Problem requirements
Please retype the records below exactly, leaving out any pictures.

Task data
Segment Open
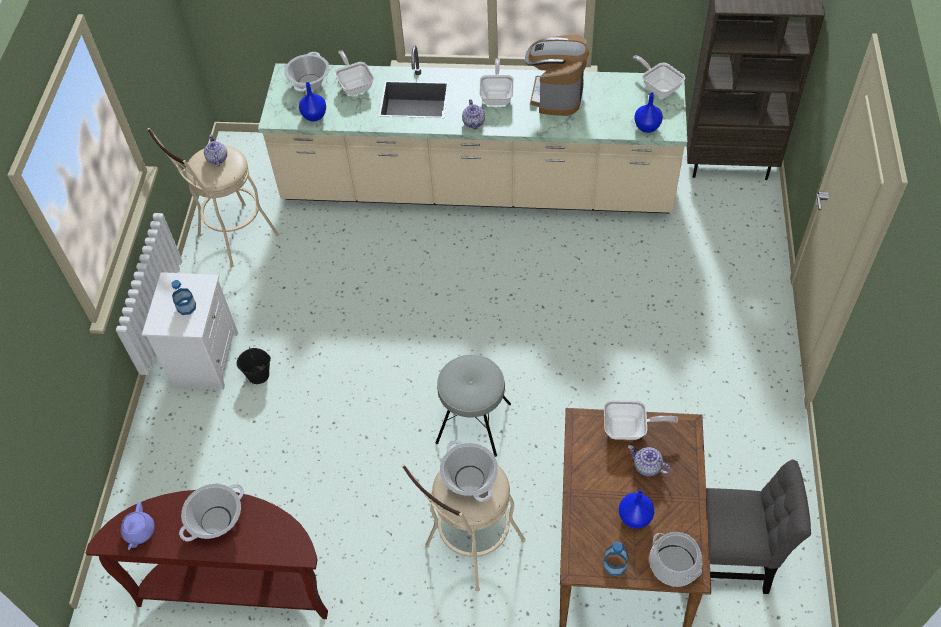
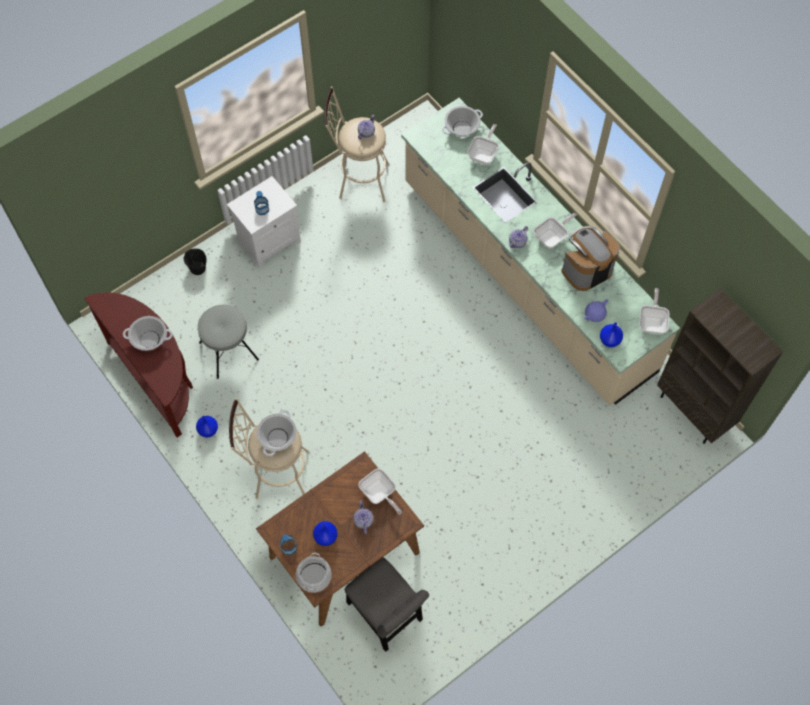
camera: 45 degrees right, 10 degrees up
(139, 532) = (114, 311): purple teapot -> purple teapot (594, 314)
(259, 375) = (284, 277): black bucket -> black bucket (198, 268)
(314, 116) = (438, 154): blue vase -> blue vase (208, 430)
(473, 422) = (355, 413): grey stool -> grey stool (229, 350)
Segment Closed
Solution
camera: 45 degrees right, 10 degrees up
(139, 532) = (114, 311): purple teapot -> purple teapot (594, 314)
(259, 375) = (284, 277): black bucket -> black bucket (198, 268)
(314, 116) = (438, 154): blue vase -> blue vase (208, 430)
(473, 422) = (355, 413): grey stool -> grey stool (229, 350)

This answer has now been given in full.